Segment Start: INFORMATION SHOWN
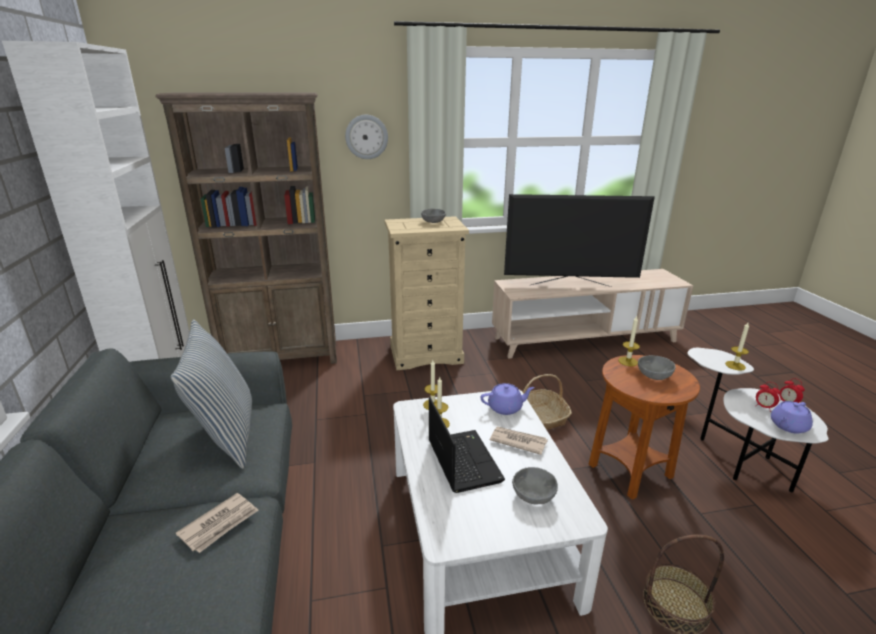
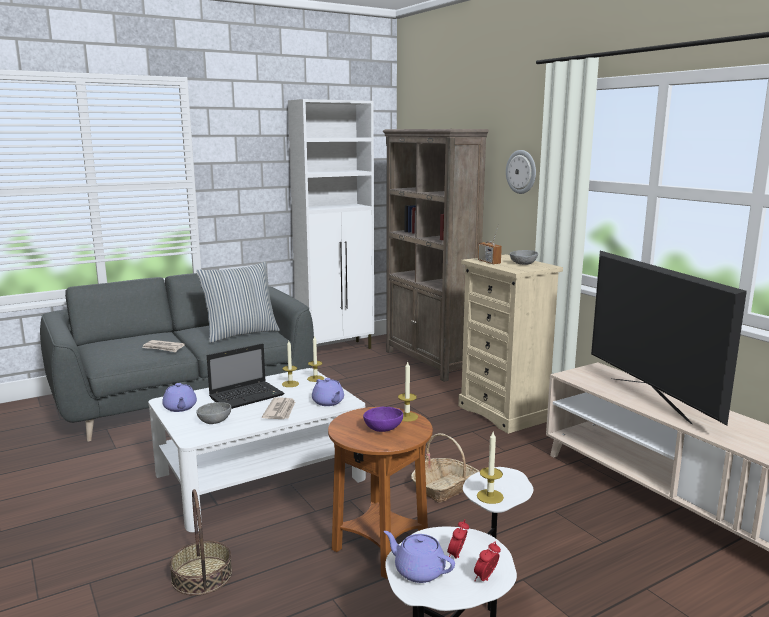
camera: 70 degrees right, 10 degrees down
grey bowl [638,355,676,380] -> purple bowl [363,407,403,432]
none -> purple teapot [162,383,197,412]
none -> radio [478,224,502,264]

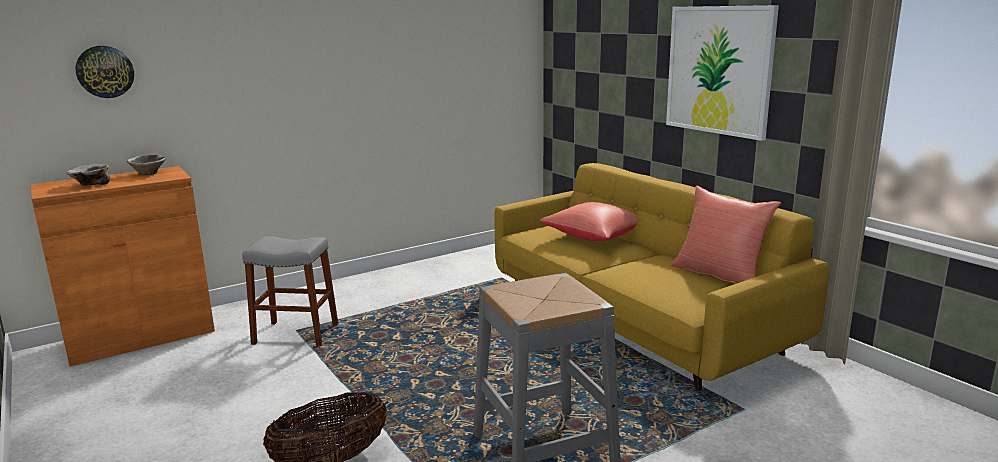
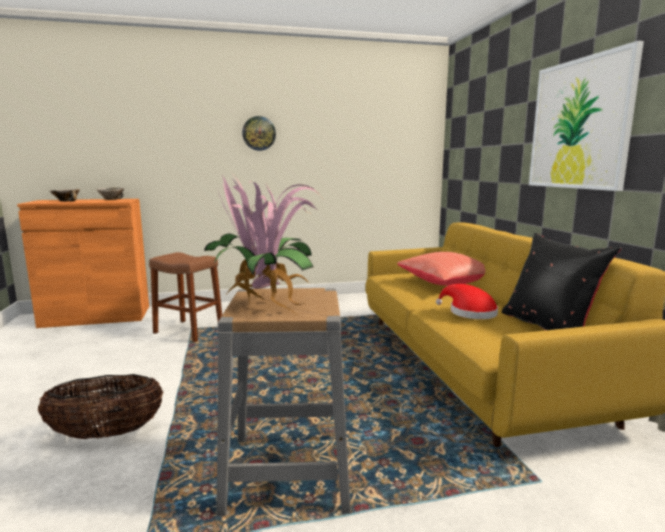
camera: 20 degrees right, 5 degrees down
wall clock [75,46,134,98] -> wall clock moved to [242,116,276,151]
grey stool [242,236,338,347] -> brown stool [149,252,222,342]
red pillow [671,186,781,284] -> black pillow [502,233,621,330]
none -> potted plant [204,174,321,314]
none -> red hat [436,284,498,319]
Segment End: INFORMATION SHOWN
### TASK PROMPT
Each line in the data that holds the string "none" must be returned.

### RESULT
none -> purple teapot [162,383,197,412]
none -> radio [478,224,502,264]
none -> potted plant [204,174,321,314]
none -> red hat [436,284,498,319]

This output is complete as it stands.